Verónica Ladrón de Guevara
A Cesáreo
Estábamos ya en su cama cuando
me dijo de improviso que no podía tener relaciones sexuales conmigo. No supe si
agradecer o no. Estaba habitado por una rara enfermedad contagiosa. No, no era sida,
aclaró; era un tipo poco ordinario de hepatitis, que lo había invadido en un viaje
a Cancún.
Era todo tan
ilógico que lo primero que pensé era que me estaba evadiendo. Seguramente es impotente
–concluí.
–No te preocupes
–le dije–, y me levanté despacio de su lecho abotonándome la blusa azul.
–Esto no cambia
las cosas, ¿verdad? –preguntó con un dejo de inquietud en la voz.
–No, seguimos
tan amigos –le contesté con sinceridad.
Sin embargo,
no volví a su departamento. Algunas veces llamó a mi oficina, pero coincidían sus
telefonemas con reuniones de trabajo y en consecuencia nunca respondí.
Creo que fue
una de sus estudiantes quien me lo dijo: “Guillermo se fue a vivir a Jerusalem.”

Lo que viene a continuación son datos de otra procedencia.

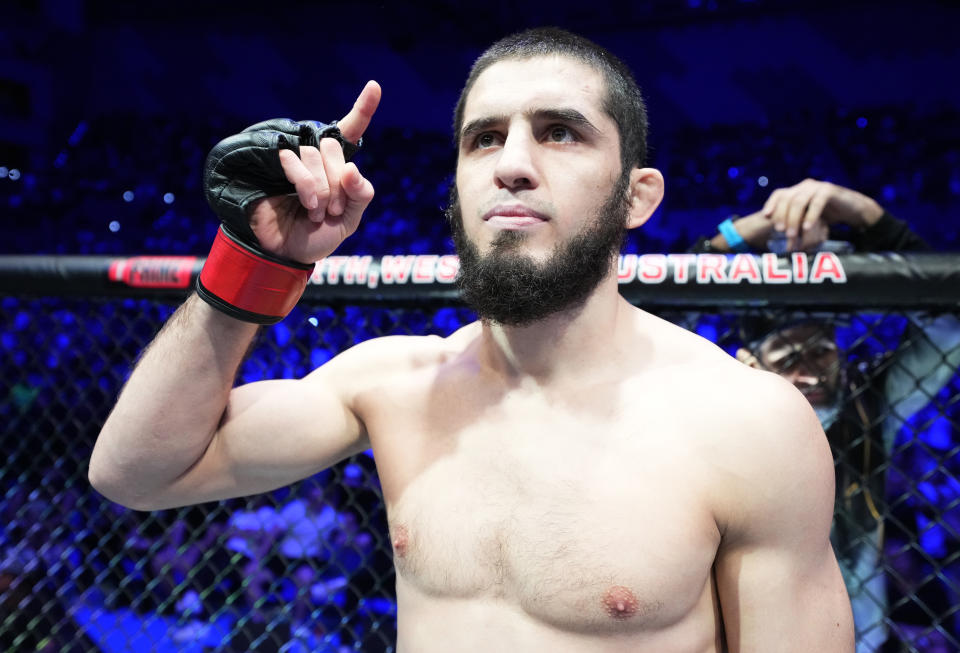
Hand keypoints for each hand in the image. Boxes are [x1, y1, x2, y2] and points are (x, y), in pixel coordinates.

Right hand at [249, 80, 381, 262]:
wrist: (287, 254)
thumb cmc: (318, 237)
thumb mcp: (349, 220)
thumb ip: (360, 195)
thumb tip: (351, 168)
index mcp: (338, 169)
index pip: (351, 132)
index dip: (363, 108)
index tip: (375, 86)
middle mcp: (317, 160)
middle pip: (334, 147)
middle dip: (338, 182)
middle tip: (332, 209)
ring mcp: (296, 162)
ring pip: (315, 155)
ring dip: (321, 189)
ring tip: (316, 211)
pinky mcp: (275, 165)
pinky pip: (296, 161)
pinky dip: (306, 186)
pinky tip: (307, 204)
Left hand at [762, 178, 882, 251]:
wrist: (853, 210)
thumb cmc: (828, 215)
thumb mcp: (807, 217)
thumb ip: (794, 220)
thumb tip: (777, 232)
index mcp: (798, 190)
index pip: (779, 194)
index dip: (771, 204)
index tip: (765, 217)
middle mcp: (806, 186)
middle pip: (787, 198)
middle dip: (781, 215)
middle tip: (779, 230)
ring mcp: (818, 187)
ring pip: (799, 201)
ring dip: (793, 218)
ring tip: (791, 234)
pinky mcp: (830, 191)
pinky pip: (816, 203)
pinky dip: (810, 216)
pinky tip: (807, 228)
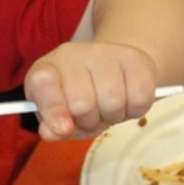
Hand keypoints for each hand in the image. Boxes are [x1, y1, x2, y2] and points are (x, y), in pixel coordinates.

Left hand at [23, 40, 158, 140]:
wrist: (115, 72)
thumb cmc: (82, 100)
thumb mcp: (62, 119)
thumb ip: (53, 128)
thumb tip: (52, 132)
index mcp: (46, 70)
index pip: (43, 83)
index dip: (53, 109)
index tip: (65, 128)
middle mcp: (72, 55)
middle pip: (82, 104)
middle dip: (90, 121)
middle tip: (92, 116)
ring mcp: (103, 52)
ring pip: (113, 102)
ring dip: (113, 116)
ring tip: (109, 108)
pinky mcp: (134, 57)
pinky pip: (140, 98)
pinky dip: (135, 110)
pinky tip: (127, 100)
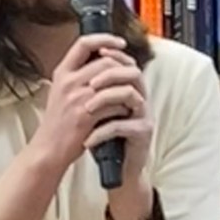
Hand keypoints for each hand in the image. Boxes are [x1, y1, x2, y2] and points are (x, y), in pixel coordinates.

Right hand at [29, 33, 130, 174]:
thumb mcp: (61, 91)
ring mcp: (76, 98)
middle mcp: (68, 82)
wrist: (49, 149)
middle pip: (105, 61)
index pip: (84, 43)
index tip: (120, 42)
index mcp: (62, 73)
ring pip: (113, 81)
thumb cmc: (58, 122)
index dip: (104, 38)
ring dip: (127, 87)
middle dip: (123, 67)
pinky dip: (124, 106)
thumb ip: (77, 76)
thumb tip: (102, 60)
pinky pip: (114, 104)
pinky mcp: (86, 116)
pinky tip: (125, 110)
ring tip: (132, 92)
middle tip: (133, 73)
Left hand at [83, 46, 152, 189]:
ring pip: (129, 95)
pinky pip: (122, 126)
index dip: (114, 53)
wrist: (117, 168)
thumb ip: (93, 86)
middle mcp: (140, 98)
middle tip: (89, 83)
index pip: (126, 62)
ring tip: (86, 109)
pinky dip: (101, 132)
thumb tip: (76, 61)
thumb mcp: (96, 107)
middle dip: (108, 74)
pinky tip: (87, 140)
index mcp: (129, 88)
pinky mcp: (143, 133)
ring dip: (104, 99)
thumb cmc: (104, 135)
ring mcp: (143, 115)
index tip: (99, 51)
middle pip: (132, 73)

¿En serio? –exclamé asombrada–, ¿pero, por qué allá? Él tenía amigos en Italia,
uno muy querido, Enrico; y en París estaban Emily, Sabine y Joel. ¿Por qué al Medio
Oriente? Nadie me supo responder.
Una noche en
que hubo una celebración por el cumpleaños de alguien, llegué a casa con un acompañante
casual. Habíamos bebido y deseábamos estar a solas.
Preparé dos
whiskys que quedaron intactos sobre la angosta barra de la cantina. En mi recámara
nos debatíamos en una lucha de brazos y piernas entremezclados.
Fue al quedar
yo boca arriba, jadeante y sintiendo el vigor de mi compañero, cuando de pronto
la vi. Estaba en el techo, como estampada en él.
Era una imagen
que resplandecía y que me miraba fijamente. No pude gritar, sólo quedé inmóvil,
viendo cómo oscilaba la cabeza en señal reprobatoria. Una luz amarillenta la envolía
y me señalaba con el dedo índice, parecía ordenarme que no.
La voz lejana
del hombre que movía rítmicamente su anatomía sobre mí, me hizo salir del estupor.
–¿Qué te pasa,
eh? Te quedaste como muerta –inquirió molesto.
–Lo siento –le
dije decidida–, no puedo tener relaciones sexuales contigo. No, no es sida –le expliqué
con vehemencia, mientras él se incorporaba en silencio y abotonaba su camisa azul–.
Es un tipo raro de hepatitis que adquirí en un reciente viaje a Cancún.